• **Exercise brief**
Extract the full set of records that follows, word for word.

Records from a collection
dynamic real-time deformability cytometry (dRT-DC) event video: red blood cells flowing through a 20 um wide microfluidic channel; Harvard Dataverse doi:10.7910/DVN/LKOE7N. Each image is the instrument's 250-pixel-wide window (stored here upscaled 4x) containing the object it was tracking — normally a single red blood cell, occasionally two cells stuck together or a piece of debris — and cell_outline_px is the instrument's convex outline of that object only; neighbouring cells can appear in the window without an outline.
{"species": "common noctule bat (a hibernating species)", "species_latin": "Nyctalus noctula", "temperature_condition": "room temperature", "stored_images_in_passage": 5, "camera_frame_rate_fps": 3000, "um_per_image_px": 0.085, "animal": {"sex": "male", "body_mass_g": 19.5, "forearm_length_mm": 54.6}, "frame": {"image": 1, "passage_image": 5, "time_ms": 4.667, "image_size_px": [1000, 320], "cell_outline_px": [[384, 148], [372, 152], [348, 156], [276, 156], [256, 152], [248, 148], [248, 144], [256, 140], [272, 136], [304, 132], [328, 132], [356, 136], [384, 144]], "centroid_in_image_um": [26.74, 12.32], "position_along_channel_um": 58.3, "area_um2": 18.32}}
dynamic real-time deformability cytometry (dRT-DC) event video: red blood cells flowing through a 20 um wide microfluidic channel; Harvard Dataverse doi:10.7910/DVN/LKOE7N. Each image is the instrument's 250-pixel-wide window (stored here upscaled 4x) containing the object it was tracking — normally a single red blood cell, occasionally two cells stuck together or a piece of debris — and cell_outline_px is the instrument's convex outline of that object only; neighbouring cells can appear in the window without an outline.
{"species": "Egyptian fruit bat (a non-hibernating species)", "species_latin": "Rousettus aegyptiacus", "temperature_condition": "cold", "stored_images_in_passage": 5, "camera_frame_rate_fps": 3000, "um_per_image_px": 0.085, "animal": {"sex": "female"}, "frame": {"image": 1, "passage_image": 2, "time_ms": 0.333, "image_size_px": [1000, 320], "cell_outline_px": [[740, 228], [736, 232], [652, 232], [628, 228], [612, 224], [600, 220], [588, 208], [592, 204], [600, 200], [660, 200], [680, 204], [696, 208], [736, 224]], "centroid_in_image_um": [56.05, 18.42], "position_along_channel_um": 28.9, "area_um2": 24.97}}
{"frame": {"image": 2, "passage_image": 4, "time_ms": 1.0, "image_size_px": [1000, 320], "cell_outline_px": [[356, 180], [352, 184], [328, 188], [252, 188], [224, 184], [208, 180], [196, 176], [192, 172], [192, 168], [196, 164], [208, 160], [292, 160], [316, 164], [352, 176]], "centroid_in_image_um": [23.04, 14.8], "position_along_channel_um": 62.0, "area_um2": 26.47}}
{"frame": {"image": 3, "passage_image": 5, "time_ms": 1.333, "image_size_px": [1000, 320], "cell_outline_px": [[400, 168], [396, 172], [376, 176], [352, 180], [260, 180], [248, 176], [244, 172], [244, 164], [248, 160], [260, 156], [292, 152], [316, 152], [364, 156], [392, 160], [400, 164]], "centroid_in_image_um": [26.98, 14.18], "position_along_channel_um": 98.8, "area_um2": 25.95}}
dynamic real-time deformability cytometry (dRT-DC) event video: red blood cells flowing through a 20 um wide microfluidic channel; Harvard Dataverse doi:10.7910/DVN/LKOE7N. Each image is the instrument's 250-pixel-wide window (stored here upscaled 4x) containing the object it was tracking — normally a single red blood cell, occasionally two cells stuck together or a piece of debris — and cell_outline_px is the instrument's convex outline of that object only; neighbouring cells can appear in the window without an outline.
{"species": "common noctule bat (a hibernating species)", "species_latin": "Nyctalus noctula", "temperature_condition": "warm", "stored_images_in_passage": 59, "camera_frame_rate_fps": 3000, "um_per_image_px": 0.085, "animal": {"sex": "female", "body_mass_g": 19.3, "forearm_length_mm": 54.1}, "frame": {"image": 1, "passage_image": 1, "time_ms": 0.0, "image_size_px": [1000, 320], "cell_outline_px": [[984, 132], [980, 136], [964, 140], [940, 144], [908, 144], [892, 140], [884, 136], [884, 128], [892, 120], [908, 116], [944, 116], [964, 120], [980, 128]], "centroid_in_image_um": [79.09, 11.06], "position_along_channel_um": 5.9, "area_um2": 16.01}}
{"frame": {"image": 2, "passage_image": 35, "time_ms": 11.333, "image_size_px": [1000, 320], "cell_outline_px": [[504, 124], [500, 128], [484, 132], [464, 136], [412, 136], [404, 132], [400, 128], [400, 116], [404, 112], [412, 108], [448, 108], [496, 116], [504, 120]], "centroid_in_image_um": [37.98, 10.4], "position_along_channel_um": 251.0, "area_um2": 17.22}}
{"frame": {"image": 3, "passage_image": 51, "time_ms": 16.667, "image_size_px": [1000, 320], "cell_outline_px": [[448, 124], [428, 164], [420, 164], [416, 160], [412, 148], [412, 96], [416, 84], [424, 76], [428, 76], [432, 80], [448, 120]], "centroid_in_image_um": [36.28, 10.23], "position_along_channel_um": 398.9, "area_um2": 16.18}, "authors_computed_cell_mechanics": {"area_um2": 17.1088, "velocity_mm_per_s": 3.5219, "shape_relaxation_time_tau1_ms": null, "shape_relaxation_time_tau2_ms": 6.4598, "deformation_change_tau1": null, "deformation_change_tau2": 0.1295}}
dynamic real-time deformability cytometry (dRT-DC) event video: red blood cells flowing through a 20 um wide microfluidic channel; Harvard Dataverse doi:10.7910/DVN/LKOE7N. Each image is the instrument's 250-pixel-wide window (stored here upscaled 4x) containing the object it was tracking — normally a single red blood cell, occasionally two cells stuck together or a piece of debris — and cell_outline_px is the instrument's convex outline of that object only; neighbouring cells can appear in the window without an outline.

• **Result**
dynamic real-time deformability cytometry (dRT-DC) event video: red blood cells flowing through a 20 um wide microfluidic channel; Harvard Dataverse doi:10.7910/DVN/LKOE7N. Each image is the instrument's 250-pixel-wide window (stored here upscaled 4x) containing the object it was tracking — normally a single red blood cell, occasionally two cells stuck together or a piece of debris — and cell_outline_px is the instrument's convex outline of that object only; neighbouring cells can appear in the window without an outline.
{"species": "common noctule bat (a hibernating species)", "species_latin": "Nyctalus noctula", "temperature_condition": "room temperature", "stored_images_in_passage": 5, "camera_frame_rate_fps": 3000, "um_per_image_px": 0.085, "animal": {"sex": "male", "body_mass_g": 19.5, "forearm_length_mm": 54.6}, "frame": {"image": 1, "passage_image": 5, "time_ms": 4.667, "image_size_px": [1000, 320], "cell_outline_px": [[384, 148], [372, 152], [348, 156], [276, 156], [256, 152], [248, 148], [248, 144], [256, 140], [272, 136], [304, 132], [328, 132], [356, 136], [384, 144]], "centroid_in_image_um": [26.74, 12.32], "position_along_channel_um": 58.3, "area_um2": 18.32}}
dynamic real-time deformability cytometry (dRT-DC) event video: red blood cells flowing through a 20 um wide microfluidic channel; Harvard Dataverse doi:10.7910/DVN/LKOE7N. Each image is the instrument's 250-pixel-wide window (stored here upscaled 4x) containing the object it was tracking — normally a single red blood cell, occasionally two cells stuck together or a piece of debris — and cell_outline_px is the instrument's convex outline of that object only; neighbouring cells can appear in the window without an outline.
{"species": "Egyptian fruit bat (a non-hibernating species)", "species_latin": "Rousettus aegyptiacus", "temperature_condition": "cold", "stored_images_in_passage": 5, "camera_frame_rate_fps": 3000, "um_per_image_px": 0.085, "animal": {"sex": "female"}, "frame": {"image": 1, "passage_image": 2, "time_ms": 0.333, "image_size_px": [1000, 320], "cell_outline_px": [[740, 228], [736, 232], [652, 232], [628, 228], [612, 224], [600, 220], [588, 208], [592, 204], [600, 200], [660, 200], [680, 204], [696, 208], [736, 224]], "centroid_in_image_um": [56.05, 18.42], "position_along_channel_um": 28.9, "area_um2": 24.97}}
{"frame": {"image": 2, "passage_image": 4, "time_ms": 1.0, "image_size_px": [1000, 320], "cell_outline_px": [[356, 180], [352, 184], [328, 188], [252, 188], [224, 184], [208, 180], [196, 176], [192, 172], [192, 168], [196, 164], [208, 160], [292, 160], [316, 164], [352, 176]], "centroid_in_image_um": [23.04, 14.8], "position_along_channel_um": 62.0, "area_um2": 26.47}}
{"frame": {"image": 3, "passage_image": 5, "time_ms": 1.333, "image_size_px": [1000, 320], "cell_outline_px": [[400, 168], [396, 172], [376, 176], [352, 180], [260, 180], [248, 176], [244, 172], [244, 164], [248, 160], [260, 156], [292, 152], [316, 152], [364, 156], [392, 160], [400, 164]], "centroid_in_image_um": [26.98, 14.18], "position_along_channel_um": 98.8, "area_um2": 25.95}}
dynamic real-time deformability cytometry (dRT-DC) event video: red blood cells flowing through a 20 um wide microfluidic channel; Harvard Dataverse doi:10.7910/DVN/LKOE7N. Each image is the instrument's 250-pixel-wide window (stored here upscaled 4x) containing the object it was tracking — normally a single red blood cell, occasionally two cells stuck together or a piece of debris — and cell_outline_px is the instrument's convex outline of that object only; neighbouring cells can appear in the window without an outline.
{"species": "common noctule bat (a hibernating species)", "species_latin": "Nyctalus noctula", "temperature_condition": "warm", "stored_images_in_passage": 59, "camera_frame_rate_fps": 3000, "um_per_image_px": 0.085, "animal": {"sex": "female", "body_mass_g": 19.3, "forearm_length_mm": 54.1}, "frame": {"image": 1, "passage_image": 1, "time_ms": 0.0, "image_size_px": [1000, 320], "cell_outline_px": [[984, 132], [980, 136], [964, 140], [940, 144], [908, 144], [892, 140], [884, 136], [884, 128], [892, 120], [908, 116], [944, 116], [964, 120], [980, 128]], "centroid_in_image_um": [79.09, 11.06], "position_along_channel_um": 5.9, "area_um2": 16.01}}
{"frame": {"image": 2, "passage_image": 35, "time_ms": 11.333, "image_size_px": [1000, 320], "cell_outline_px": [[504, 124], [500, 128], [484, 132], [464, 136], [412, 136], [404, 132], [400, 128], [400, 116], [404, 112], [412, 108], [448, 108], [496, 116], [504, 120]], "centroid_in_image_um": [37.98, 10.4], "position_along_channel_um": 251.0, "area_um2": 17.22}}
{"frame": {"image": 3, "passage_image": 51, "time_ms": 16.667, "image_size_px": [1000, 320], "cell_outline_px": [[448, 124], [428, 164], [420, 164], [416, 160], [412, 148], [412, 96], [416, 84], [424, 76], [428, 76], [432, 80], [448, 120]], "centroid_in_image_um": [36.28, 10.23], "position_along_channel_um": 398.9, "area_um2": 16.18}, "authors_computed_cell_mechanics": {"area_um2": 17.1088, "velocity_mm_per_s": 3.5219, "shape_relaxation_time_tau1_ms": null, "shape_relaxation_time_tau2_ms": 6.4598, "deformation_change_tau1": null, "deformation_change_tau2": 0.1295}}
dynamic real-time deformability cytometry (dRT-DC) event video: red blood cells flowing through a 20 um wide microfluidic channel; Harvard Dataverse doi:10.7910/DVN/LKOE7N. Each image is the instrument's 250-pixel-wide window (stored here upscaled 4x) containing the object it was tracking — normally a single red blood cell, occasionally two cells stuck together or a piece of debris — and cell_outline_px is the instrument's convex outline of that object only; neighbouring cells can appear in the window without an outline.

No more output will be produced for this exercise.